Philippe Sollers

Freud s'échappe

 

  Tiziano

 

 

   Jacob, le père de Freud à Vienne, a eu douze enfants de deux femmes différentes. Sigmund, lui, est allé jusqu’à six enfants avec la même femme. Ce combat entre père et fils était inégal. Il en est résulté un coup de génie, l’invention de la psychanalyse. Et puis, à partir de sa quarantième année, Sigmund, en automne, s’échappe. Il voyage, il file vers l’Italie.

 

   Sa femme, Martha, son « cher trésor » devenant peu à peu sa « vieille bien-aimée », l’accompagne un peu au début, mais se fatigue vite. Freud se fait suivre de son frère cadet, Alexandre, puis, de plus en plus, de sa belle-sœur, Minna, dont on ne sait pas très bien si, restant célibataire, elle n’a pas été plus intime dans la vie du génie qu’on ne l’aura dit. Peu importe : Freud veut être tranquille, poursuivre sa passion archéologique, bouger vers le Sud, le plaisir de voir, de se baigner, de manger, de collectionner. Il envoie des cartes postales soigneusement choisies, écrit des lettres, poursuit ses découvertes intérieures sans en dire un mot. Fascinant contraste : l’auteur de L’Interprétation du rêve (sans lequel nous croirions encore que rêver relève d’une vision mystique) vit à Venise, en août 1895 un « conte de fées dont aucune photographie ni aucun récit ne saurait rendre compte ». Il est dans « un tourbillon », dit-il, deux jours sont devenus six mois, il voit des « choses incroyables », il n’est ni fatigué ni sérieux, il s’amuse comme un écolier en vacances. L’Italie est magique et d’une « harmonie grandiose ». Il est à Padoue, à Bologne, à Ravenne, à Florence, et commence même à être dépassé et écrasé par « une volupté constante ». Dans une cathédrale, il observe plusieurs centaines des plus jolies filles du Frioul pour une messe d’un jour de fête : « La splendeur de l’antique basilique romaine m’a fait du bien au milieu de l’indigence de l’ère moderne. » En pleine descente aux enfers de son propre inconscient (par l’autoanalyse), il croise Dante près d’une forêt de pins ou en visitant des grottes, se laisse imprégner par des fresques, pendant que Minna écrit de lui : « Il a une mine insolemment splendide et il est gai comme un pinson.

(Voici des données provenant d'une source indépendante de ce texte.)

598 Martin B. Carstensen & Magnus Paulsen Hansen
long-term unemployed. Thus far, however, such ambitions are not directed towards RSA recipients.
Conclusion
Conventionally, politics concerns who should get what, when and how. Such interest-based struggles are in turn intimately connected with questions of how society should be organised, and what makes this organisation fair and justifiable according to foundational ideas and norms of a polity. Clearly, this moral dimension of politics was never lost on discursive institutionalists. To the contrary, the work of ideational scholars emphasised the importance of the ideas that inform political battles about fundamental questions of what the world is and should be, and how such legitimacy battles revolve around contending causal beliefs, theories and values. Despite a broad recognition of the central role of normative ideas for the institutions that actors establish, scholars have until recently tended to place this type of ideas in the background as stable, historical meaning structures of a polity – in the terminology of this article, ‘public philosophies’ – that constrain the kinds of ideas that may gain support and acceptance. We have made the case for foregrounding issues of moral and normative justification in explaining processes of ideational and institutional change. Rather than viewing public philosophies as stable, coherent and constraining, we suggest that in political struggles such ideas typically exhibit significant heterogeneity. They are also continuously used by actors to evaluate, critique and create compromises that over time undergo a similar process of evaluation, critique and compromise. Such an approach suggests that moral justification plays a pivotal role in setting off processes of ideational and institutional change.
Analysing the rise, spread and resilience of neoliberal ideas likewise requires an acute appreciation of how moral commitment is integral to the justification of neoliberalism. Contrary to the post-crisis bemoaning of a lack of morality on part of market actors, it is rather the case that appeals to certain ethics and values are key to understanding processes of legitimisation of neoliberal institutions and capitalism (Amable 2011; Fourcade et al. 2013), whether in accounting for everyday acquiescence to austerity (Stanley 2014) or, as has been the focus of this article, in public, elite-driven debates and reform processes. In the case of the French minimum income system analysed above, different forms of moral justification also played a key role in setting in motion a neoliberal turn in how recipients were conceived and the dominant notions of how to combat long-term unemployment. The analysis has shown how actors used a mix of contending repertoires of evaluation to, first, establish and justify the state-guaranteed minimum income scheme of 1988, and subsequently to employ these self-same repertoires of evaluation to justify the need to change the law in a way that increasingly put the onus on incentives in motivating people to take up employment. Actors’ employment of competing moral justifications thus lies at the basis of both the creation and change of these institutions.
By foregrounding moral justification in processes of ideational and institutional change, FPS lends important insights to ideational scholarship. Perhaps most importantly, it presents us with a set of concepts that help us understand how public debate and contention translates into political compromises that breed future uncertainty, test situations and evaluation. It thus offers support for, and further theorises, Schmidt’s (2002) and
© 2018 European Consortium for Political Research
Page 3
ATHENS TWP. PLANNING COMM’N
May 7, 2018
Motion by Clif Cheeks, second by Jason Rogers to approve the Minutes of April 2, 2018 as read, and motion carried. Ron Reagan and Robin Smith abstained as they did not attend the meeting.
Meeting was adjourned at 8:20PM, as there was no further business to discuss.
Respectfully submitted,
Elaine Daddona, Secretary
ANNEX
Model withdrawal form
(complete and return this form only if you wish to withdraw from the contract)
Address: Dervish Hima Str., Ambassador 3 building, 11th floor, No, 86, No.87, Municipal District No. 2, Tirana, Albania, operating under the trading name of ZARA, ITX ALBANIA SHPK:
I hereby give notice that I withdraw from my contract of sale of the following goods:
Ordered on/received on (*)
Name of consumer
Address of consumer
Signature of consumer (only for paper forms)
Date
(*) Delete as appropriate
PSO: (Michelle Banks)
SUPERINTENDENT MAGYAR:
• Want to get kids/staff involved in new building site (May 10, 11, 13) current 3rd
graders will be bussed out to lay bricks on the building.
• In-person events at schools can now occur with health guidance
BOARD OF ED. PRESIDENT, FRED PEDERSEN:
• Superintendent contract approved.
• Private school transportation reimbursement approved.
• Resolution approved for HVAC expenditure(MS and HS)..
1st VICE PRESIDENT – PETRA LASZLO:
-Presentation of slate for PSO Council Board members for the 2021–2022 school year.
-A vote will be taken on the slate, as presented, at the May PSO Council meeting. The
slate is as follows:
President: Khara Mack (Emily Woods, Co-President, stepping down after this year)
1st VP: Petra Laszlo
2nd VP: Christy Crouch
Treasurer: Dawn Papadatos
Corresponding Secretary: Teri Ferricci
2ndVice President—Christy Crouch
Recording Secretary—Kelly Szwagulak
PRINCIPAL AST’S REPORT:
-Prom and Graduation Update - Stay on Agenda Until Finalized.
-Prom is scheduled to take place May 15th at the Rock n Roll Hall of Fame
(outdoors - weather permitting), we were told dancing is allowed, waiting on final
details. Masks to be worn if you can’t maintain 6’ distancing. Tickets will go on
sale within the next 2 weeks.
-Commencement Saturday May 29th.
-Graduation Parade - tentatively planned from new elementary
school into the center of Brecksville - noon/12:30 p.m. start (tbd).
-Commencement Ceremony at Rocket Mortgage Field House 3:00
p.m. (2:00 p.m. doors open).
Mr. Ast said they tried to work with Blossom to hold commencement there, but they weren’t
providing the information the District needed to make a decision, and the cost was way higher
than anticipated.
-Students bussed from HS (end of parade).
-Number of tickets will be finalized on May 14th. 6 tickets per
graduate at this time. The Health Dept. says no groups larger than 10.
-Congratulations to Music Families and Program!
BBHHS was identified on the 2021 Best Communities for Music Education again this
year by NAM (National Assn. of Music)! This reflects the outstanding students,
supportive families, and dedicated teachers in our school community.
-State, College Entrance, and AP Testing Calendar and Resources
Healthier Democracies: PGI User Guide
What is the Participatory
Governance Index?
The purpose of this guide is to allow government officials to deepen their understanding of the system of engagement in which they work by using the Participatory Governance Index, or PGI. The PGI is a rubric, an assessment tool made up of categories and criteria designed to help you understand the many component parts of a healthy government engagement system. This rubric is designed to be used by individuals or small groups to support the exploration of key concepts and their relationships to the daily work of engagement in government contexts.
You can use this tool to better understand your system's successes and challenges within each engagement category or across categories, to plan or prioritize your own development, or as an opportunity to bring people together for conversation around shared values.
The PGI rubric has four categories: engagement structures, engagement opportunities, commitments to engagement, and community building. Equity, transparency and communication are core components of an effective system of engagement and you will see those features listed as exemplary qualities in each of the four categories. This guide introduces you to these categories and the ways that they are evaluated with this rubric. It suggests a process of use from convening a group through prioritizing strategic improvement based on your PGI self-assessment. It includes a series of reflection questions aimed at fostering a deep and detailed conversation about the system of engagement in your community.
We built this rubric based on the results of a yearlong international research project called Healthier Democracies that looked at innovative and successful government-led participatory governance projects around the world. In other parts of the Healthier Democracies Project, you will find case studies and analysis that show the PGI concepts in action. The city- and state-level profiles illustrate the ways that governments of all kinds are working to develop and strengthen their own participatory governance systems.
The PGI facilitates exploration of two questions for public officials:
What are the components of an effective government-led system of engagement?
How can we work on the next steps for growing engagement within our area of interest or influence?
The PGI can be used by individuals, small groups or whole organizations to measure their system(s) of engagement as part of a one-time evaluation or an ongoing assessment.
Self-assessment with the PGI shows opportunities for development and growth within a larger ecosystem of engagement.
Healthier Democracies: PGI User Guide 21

Évidemment, il ne tient pas en place. » Le voici au bord du lac de Garde, d’une « beauté paradisiaque »,  et enfin à Rome, en septembre 1901. « C’est incroyable que nous ne soyons pas venus ici pendant des années. » Sigmund Freud, donc, gai comme un pinson, plonge sa main dans la Bocca della verità, en jurant de revenir. Le vin rouge lui fait le plus grand bien. « Aujourd’hui, au Vatican, nous avons vu de nouveau les plus belles choses, que l’on quitte comme transporté. » Il décide, fermement, de finir sa vie à Rome, mais l’histoire, on le sait, en décidera autrement, et ce sera en exil, chassé par les nazis, à Londres, en 1939.

 

  À Naples, il fume, il boit, il mange, il a trop chaud, il se baigne. Il est bientôt à Sorrente, il prend un café « à l’ombre des arbres, entouré d’oranges jaunes et vertes, de grappes de raisins, de palmiers, de pins, de noyers, de figuiers sauvages, de citronniers ». Il y a le Vésuve, les temples, la grotte de la Sibylle, le souvenir de Virgile dont les vers se retrouveront en exergue de L’Interprétation. La splendeur italienne aide à sortir de la confusion des rêves, de la névrose et de l’inhibition de l’indigente ère moderne. « Je comprends tout ce qu’on a pu entendre au sujet de l’effet du Sud sur le caractère et l’énergie. » Pas de doute : le Nord est une erreur, comme Goethe l’a déjà compris. Allons plus loin, jusqu’en Grèce. On aime cette phrase de Freud en 1904 : « J’écris à côté d’un cheval d’une frise de Phidias. » Il envoie à Martha et aux siens, avec ses pensées affectueuses et en signant non plus Sigi mais Papa, une reproduction d’un trône de Dionysos. Il envisage d’écrire un essai sur le caractère sexuel de l’architecture antique. Il ne le fera pas, dommage. Et le revoici à Rome : « Les femmes, dans la foule, sont très belles, dans la mesure où elles ne sont pas étrangères. Les Romaines, bizarrement, sont belles même lorsqu’elles sont laides et, en fait, il y en a peu qui le soient parmi elles. » C’est dit entre une visite dans les catacombes et la découverte de la Gradiva au Vatican. Humour ou pudeur de Freud devant L’Amour sacré et l’Amour profane de Titien (une femme richement habillée, une autre nue) : « Le nom qu’on a donné à ce tableau n’a aucun sens et on ne sait d’ailleurs quel nom lui donner ; il suffit qu’il soit très beau. » En réalité, la vraie rencontre est avec le Moïse de Michel-Ange dans l’église Saint-Pierre-aux-Liens, ce qui permet à Élisabeth Roudinesco, dans sa préface, de dire : « Rome est à Freud ce qu’Israël est à Moïse. » Sans doute, mais Freud, lui, est entré dans Rome qui, d’ailleurs, on le verra de plus en plus, ne demandait que ça.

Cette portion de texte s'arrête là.